Problem to solve
Leave out the images; return the rest of the data exactly.

Input for this task
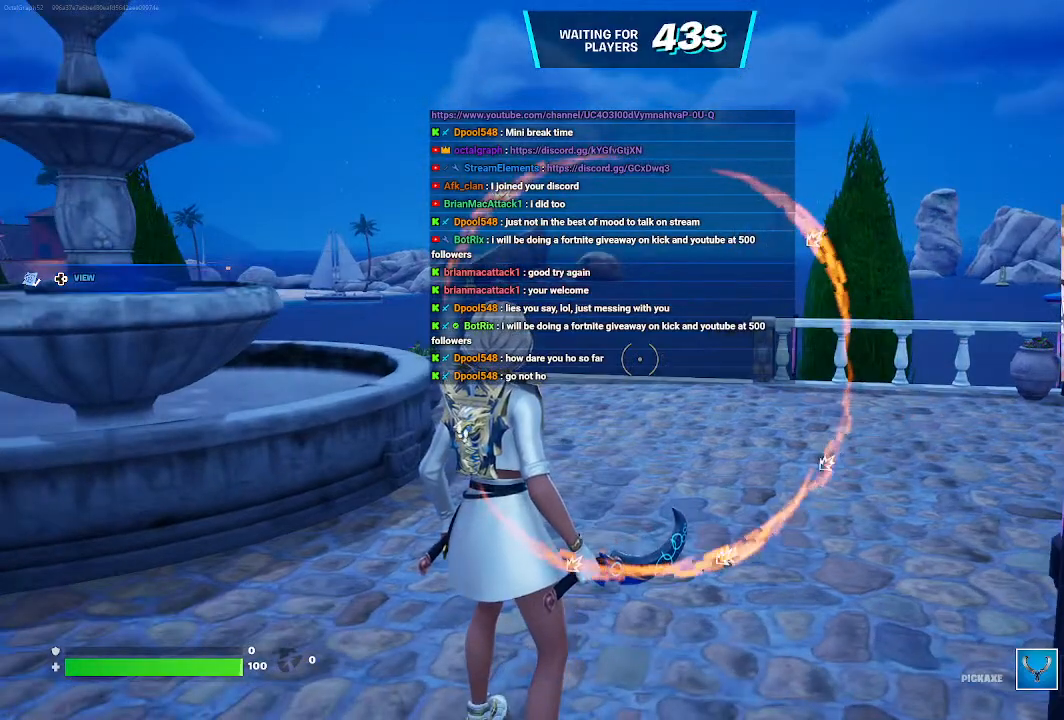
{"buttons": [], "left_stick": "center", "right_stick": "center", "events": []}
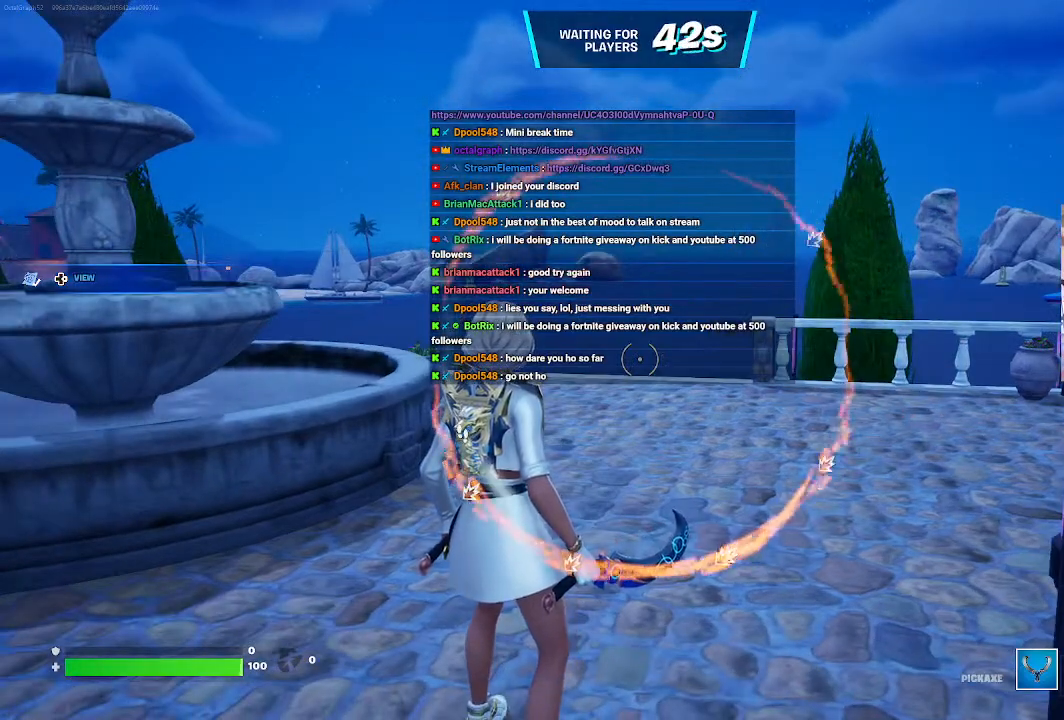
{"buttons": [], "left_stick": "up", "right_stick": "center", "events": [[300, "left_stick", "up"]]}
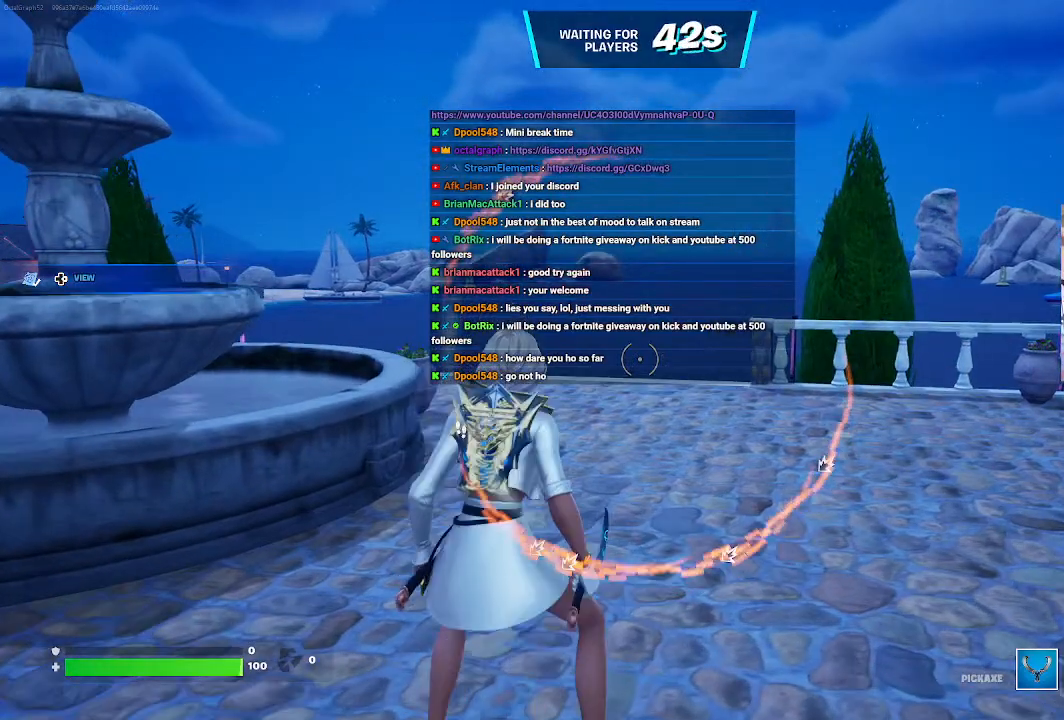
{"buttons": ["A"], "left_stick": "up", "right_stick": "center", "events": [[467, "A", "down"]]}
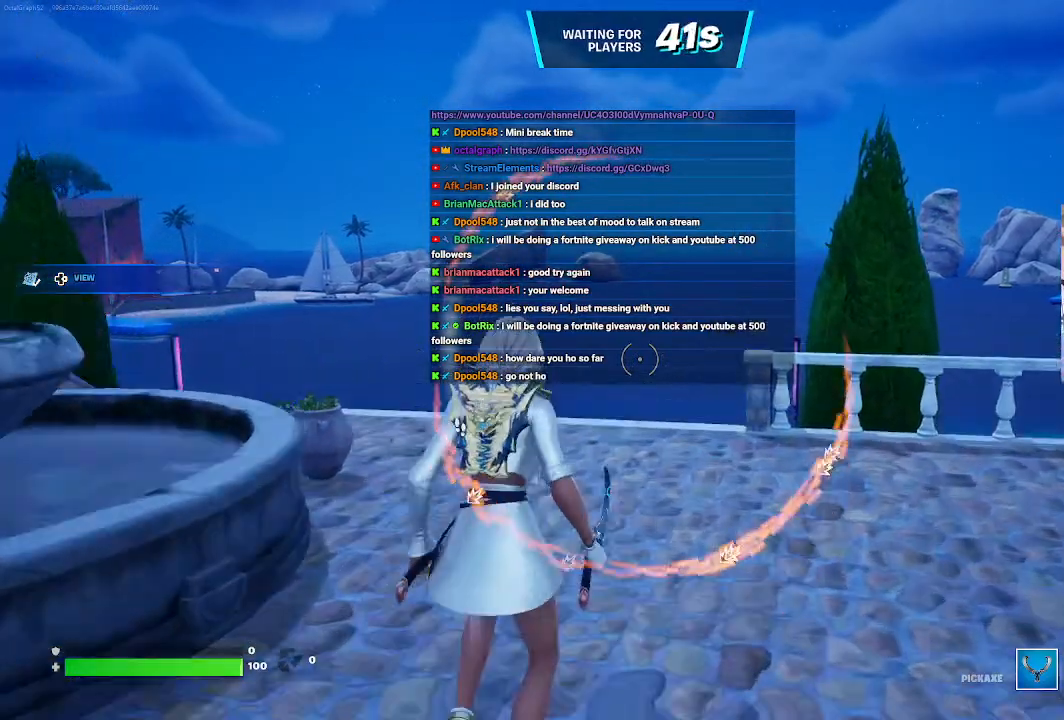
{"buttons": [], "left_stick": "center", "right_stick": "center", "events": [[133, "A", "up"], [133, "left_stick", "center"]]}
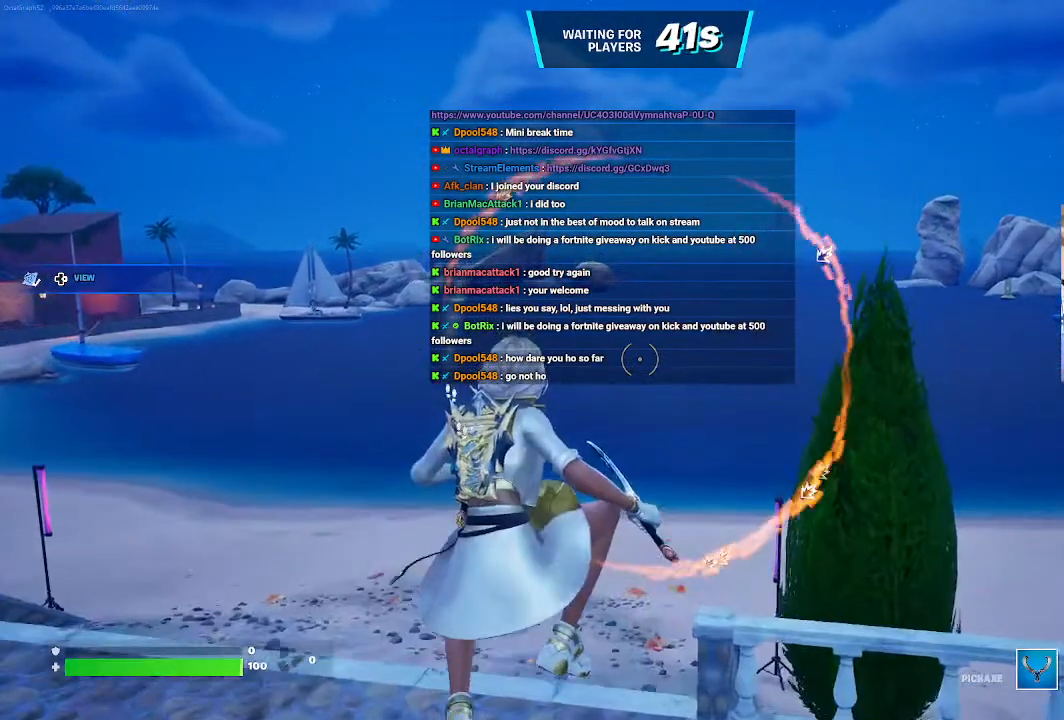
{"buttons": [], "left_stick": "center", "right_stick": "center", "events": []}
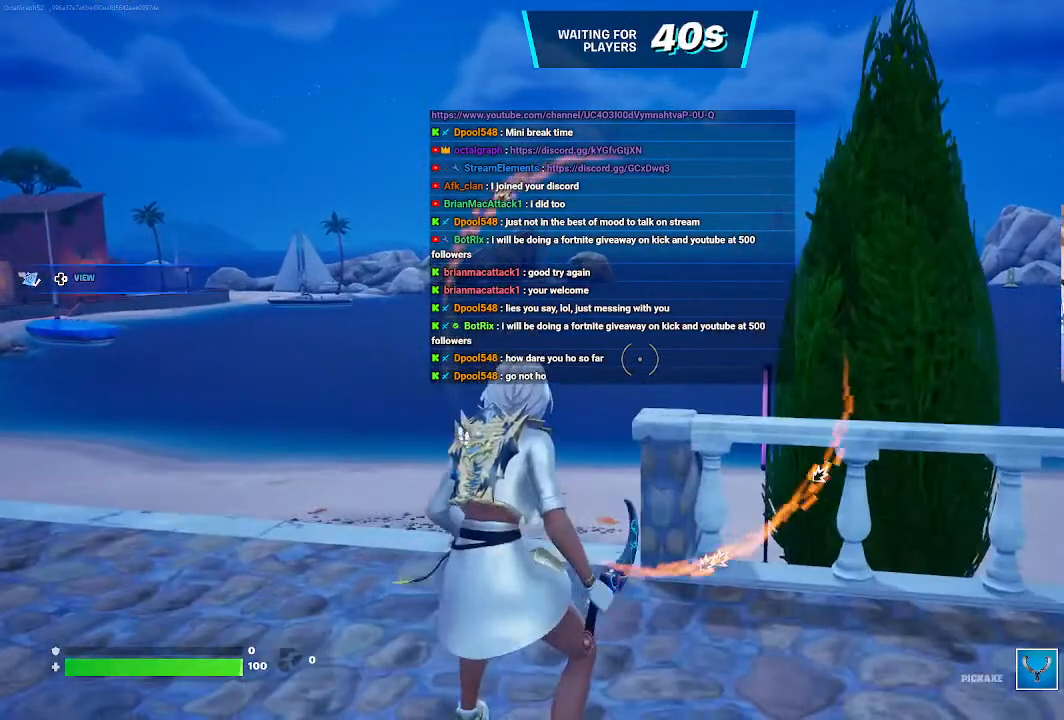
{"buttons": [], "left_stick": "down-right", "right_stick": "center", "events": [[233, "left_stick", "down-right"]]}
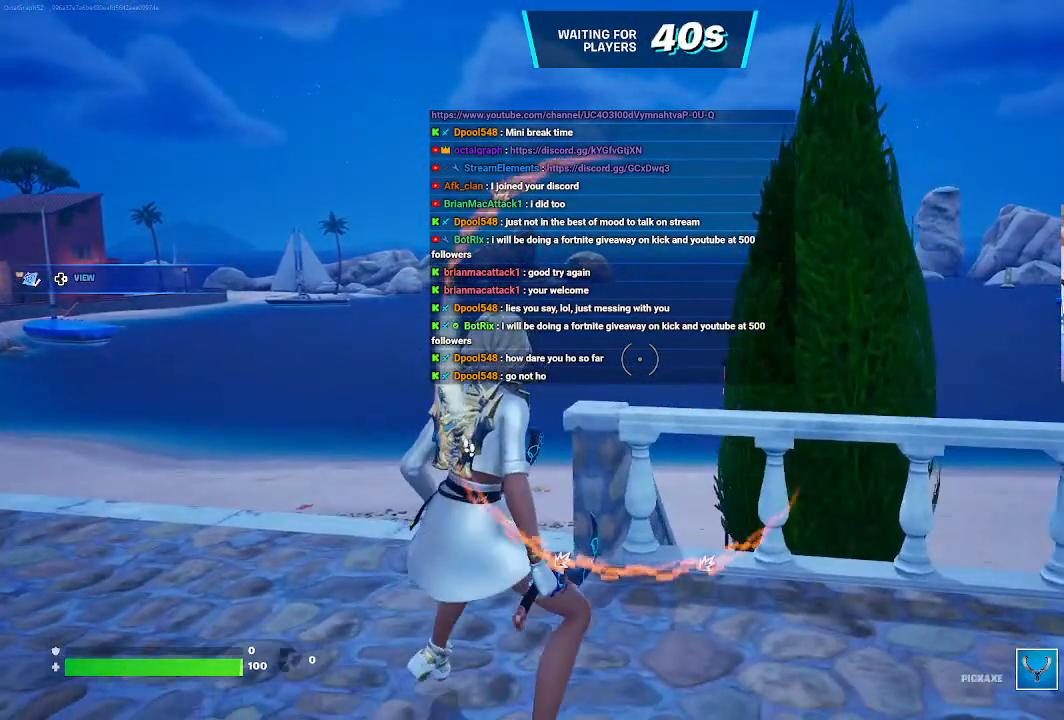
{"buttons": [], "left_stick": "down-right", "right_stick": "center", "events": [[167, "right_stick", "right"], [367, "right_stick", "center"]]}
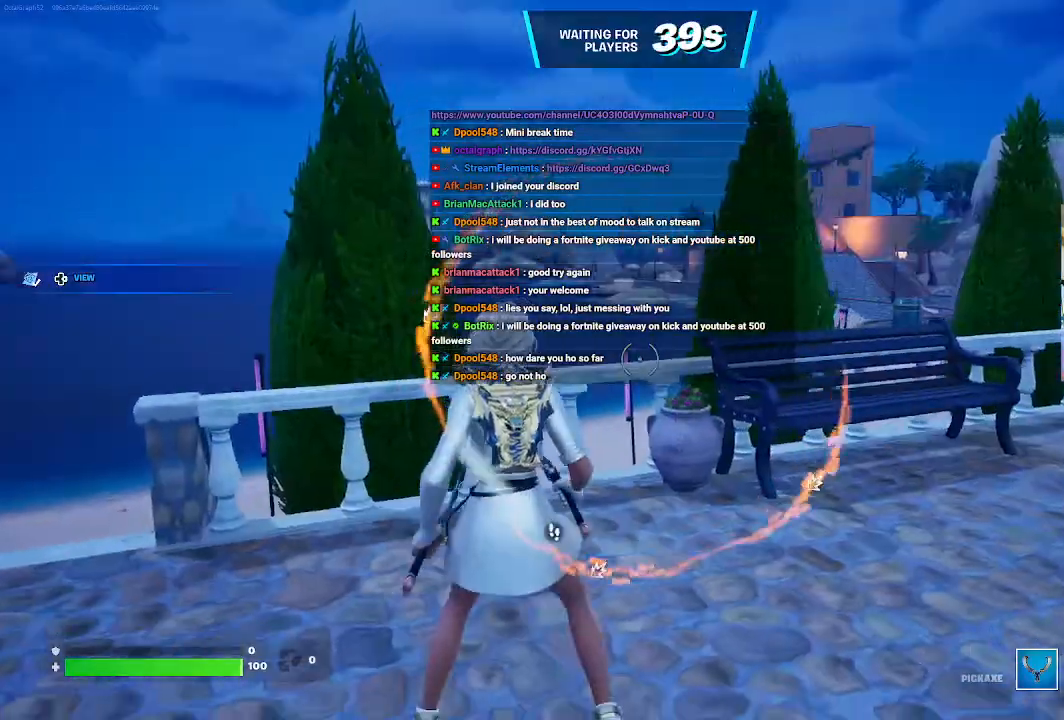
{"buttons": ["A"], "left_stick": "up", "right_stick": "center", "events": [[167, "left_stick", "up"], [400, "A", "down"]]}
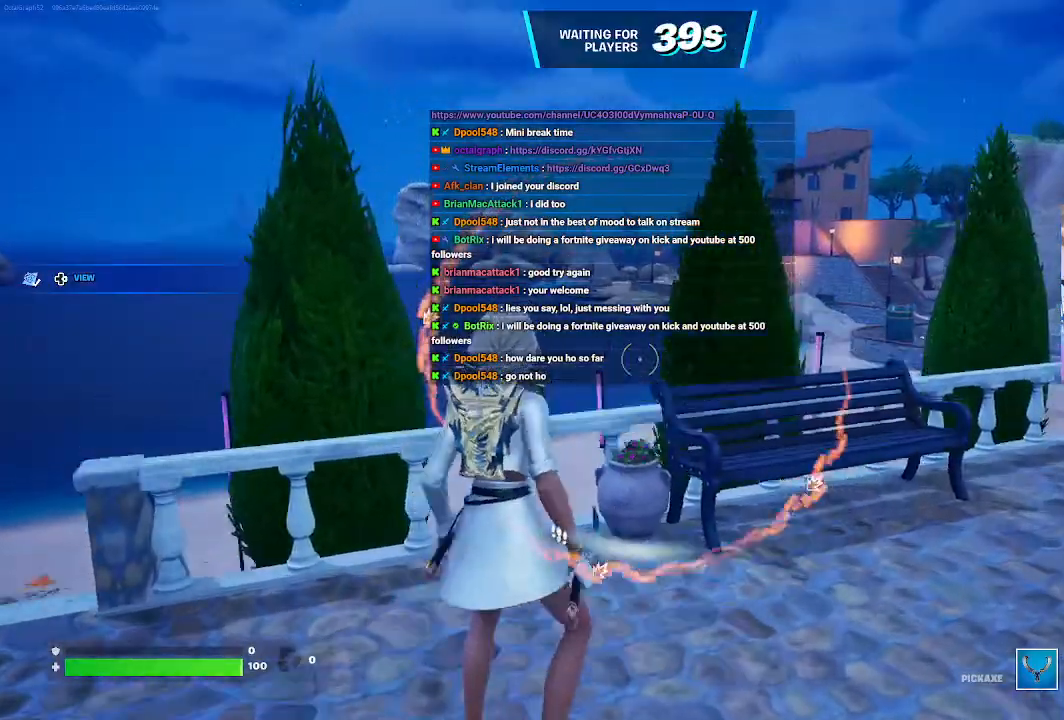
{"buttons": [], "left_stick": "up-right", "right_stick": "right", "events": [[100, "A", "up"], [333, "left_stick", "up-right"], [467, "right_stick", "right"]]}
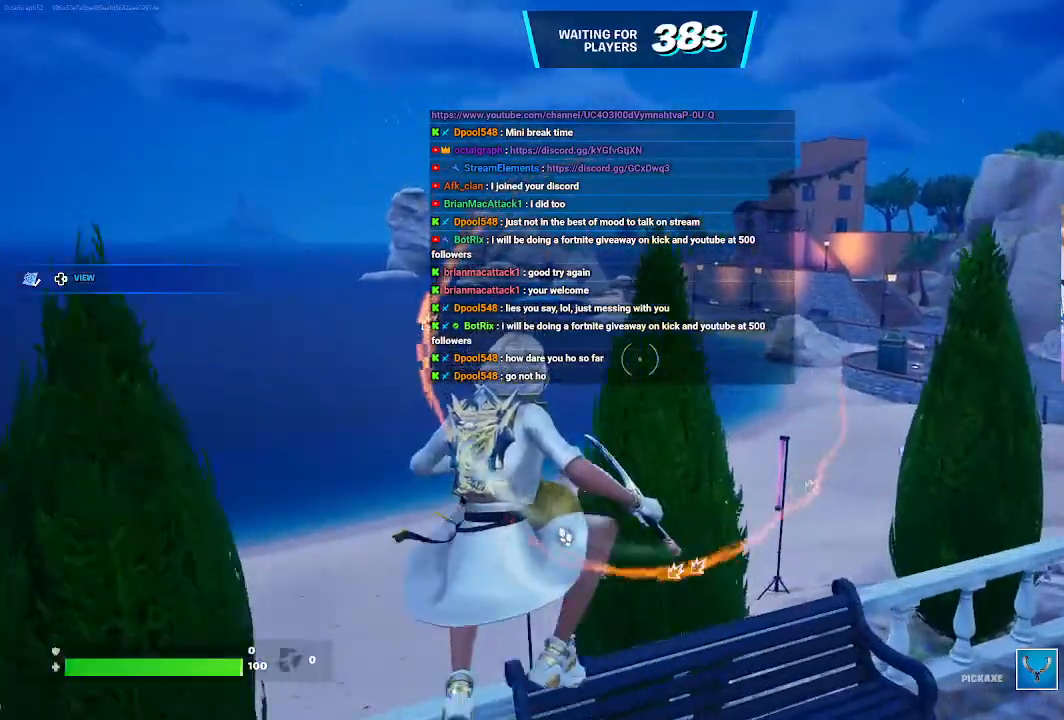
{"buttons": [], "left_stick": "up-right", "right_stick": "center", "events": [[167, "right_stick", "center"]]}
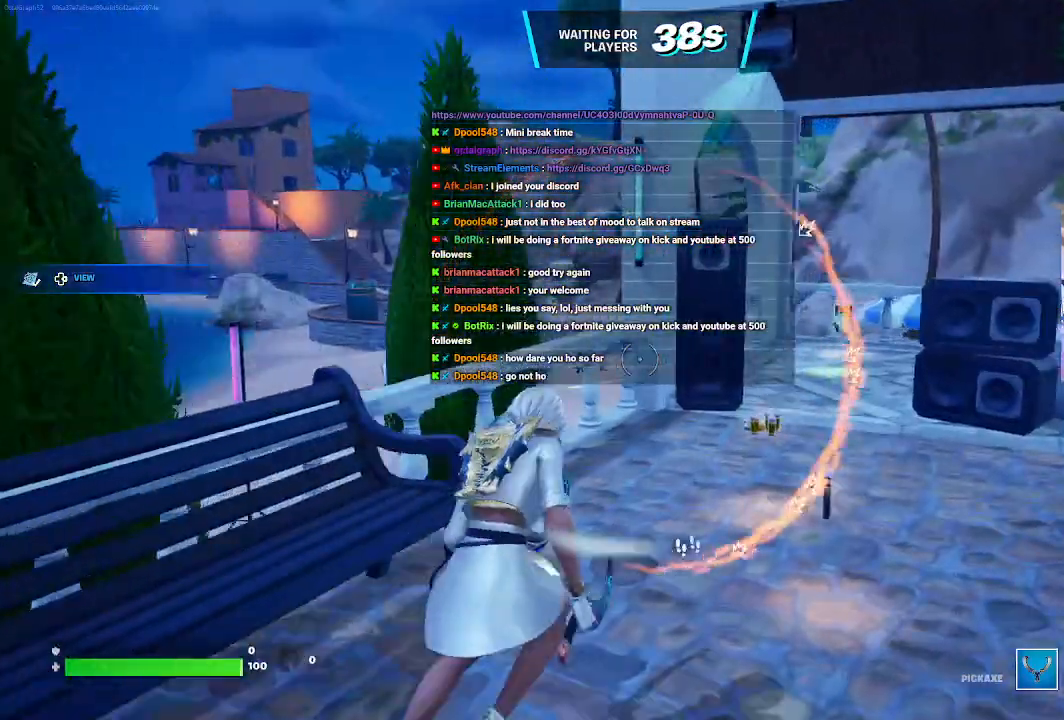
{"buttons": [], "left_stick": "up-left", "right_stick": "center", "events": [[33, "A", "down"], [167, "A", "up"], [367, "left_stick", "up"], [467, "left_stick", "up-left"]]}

Answer
{"buttons": [], "left_stick": "center", "right_stick": "center", "events": []}
{"buttons": [], "left_stick": "up", "right_stick": "center", "events": [[300, "left_stick", "up"]]}
{"buttons": ["A"], "left_stick": "up", "right_stick": "center", "events": [[467, "A", "down"]]}
{"buttons": [], "left_stick": "center", "right_stick": "center", "events": [[133, "A", "up"], [133, "left_stick", "center"]]}
{"buttons": [], "left_stick": "center", "right_stick": "center", "events": []}
{"buttons": [], "left_stick": "down-right", "right_stick": "center", "events": [[233, "left_stick", "down-right"]]}
{"buttons": [], "left_stick": "down-right", "right_stick": "center", "events": [[167, "right_stick", "right"], [367, "right_stick", "center"]]}
{"buttons": ["A"], "left_stick": "up", "right_stick": "center", "events": [[167, "left_stick", "up"], [400, "A", "down"]]}
{"buttons": [], "left_stick": "up-right", "right_stick": "right", "events": [[100, "A", "up"], [333, "left_stick", "up-right"], [467, "right_stick", "right"]]}
{"buttons": [], "left_stick": "up-right", "right_stick": "center", "events": [[167, "right_stick", "center"]]}
{"buttons": [], "left_stick": "up-left", "right_stick": "center", "events": [[33, "A", "down"], [167, "A", "up"], [367, "left_stick", "up"], [467, "left_stick", "up-left"]]}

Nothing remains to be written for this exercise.